Work item: Pull out every line of the data below that contains the string "Kiseljaku". Case counts.

[Start of section]

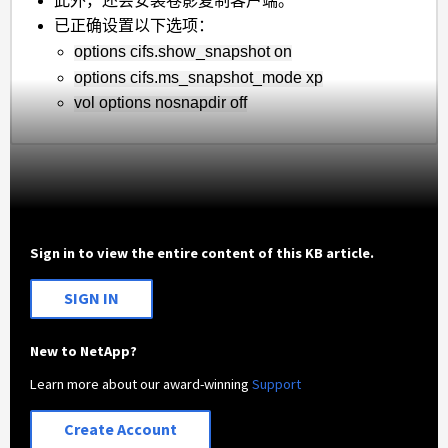
此外，还会安装卷影复制客户端。
已正确设置以下选项：
options cifs.show_snapshot on
options
cifs.ms_snapshot_mode xp
vol options
nosnapdir off
Sign in to view the entire content of this KB article.
SIGN IN
New to NetApp?
Learn more about our award-winning
Support
Create Account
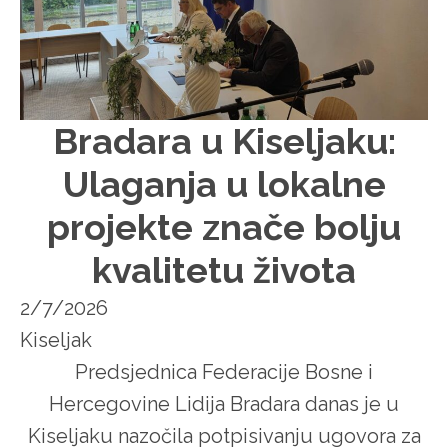
Bradara u Kiseljaku:
Ulaganja u lokalne
projekte znače bolju
kvalitetu života
2/7/2026
Kiseljak
Predsjednica Federacije Bosne i
Hercegovine Lidija Bradara danas je u
Kiseljaku nazočila potpisivanju ugovora za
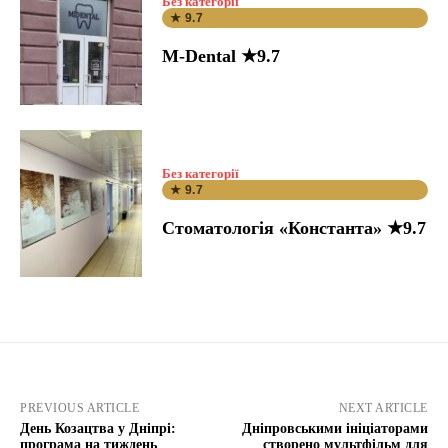
Без категорії
★ 9.7
M-Dental ★9.7
Без категорії
★ 9.7
Стоматологія «Константа» ★9.7
PREVIOUS ARTICLE
NEXT ARTICLE
День Козацтва у Дніпрі:
Дніпровськими ініціаторами
програма на тиждень
створено мультфільм для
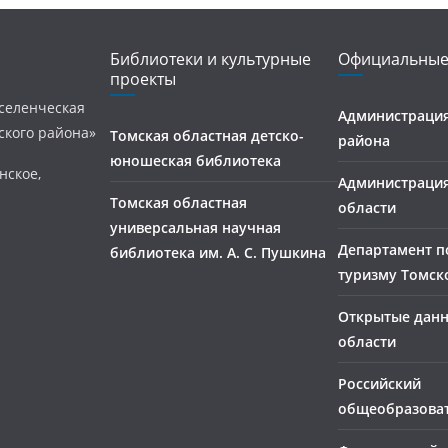
Библиотеки и культурные
Официальные
проекты
селенческая
Администрация
ского района»
Томская областная детско-
района
юношеская библиотека
нское,
Администраци
Томская областная
области
универсальная научная
Департамент п
библиотека им. А. С. Пушкина
туризму Томск
Открытые дан
области
Российский
общеобразова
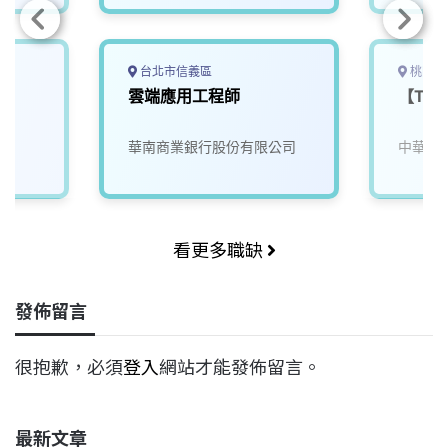
台北市信義區
桃園市
雲端應用工程師
【TL
華南商業銀行股份有限公司
中華電
看更多職缺
發佈留言
很抱歉，必須
登入
網站才能發佈留言。
最新文章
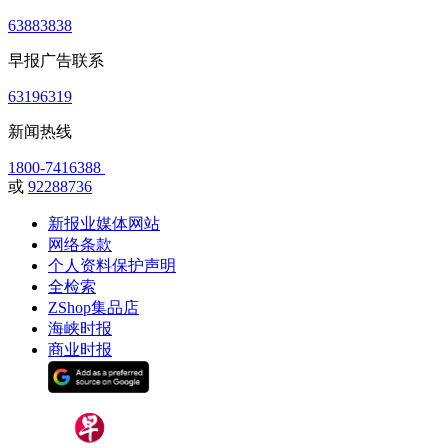
63883838
早报广告联系
63196319
新闻热线
1800-7416388
或
92288736
新报业媒体网站
网络条款
个人资料保护声明
全检索
ZShop集品店
海峡时报
商业时报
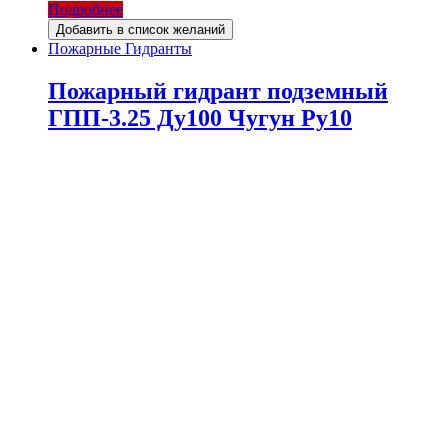
Подробнее
Добавить в список желаний
Пожарные Гидранты
Пожарный гидрант подземный
ГПП-3.25 Ду100 Чугун Ру10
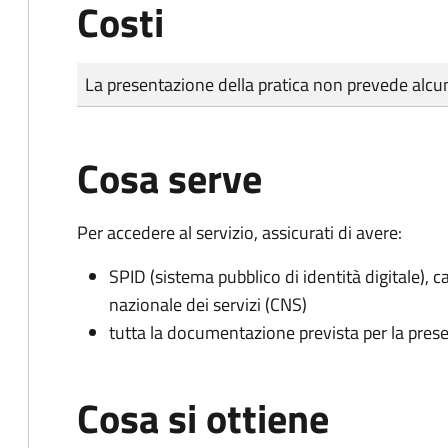
Costi
Tipo di pagamento
Importo
La presentazione della pratica non prevede al
Cosa serve
Per accedere al servizio, assicurati di avere:
SPID (sistema pubblico di identità digitale), ca
nazionale dei servizi (CNS)
tutta la documentazione prevista per la prese
Cosa si ottiene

[End of section]

Output:
Bradara u Kiseljaku:
Kiseljaku nazočila potpisivanju ugovora za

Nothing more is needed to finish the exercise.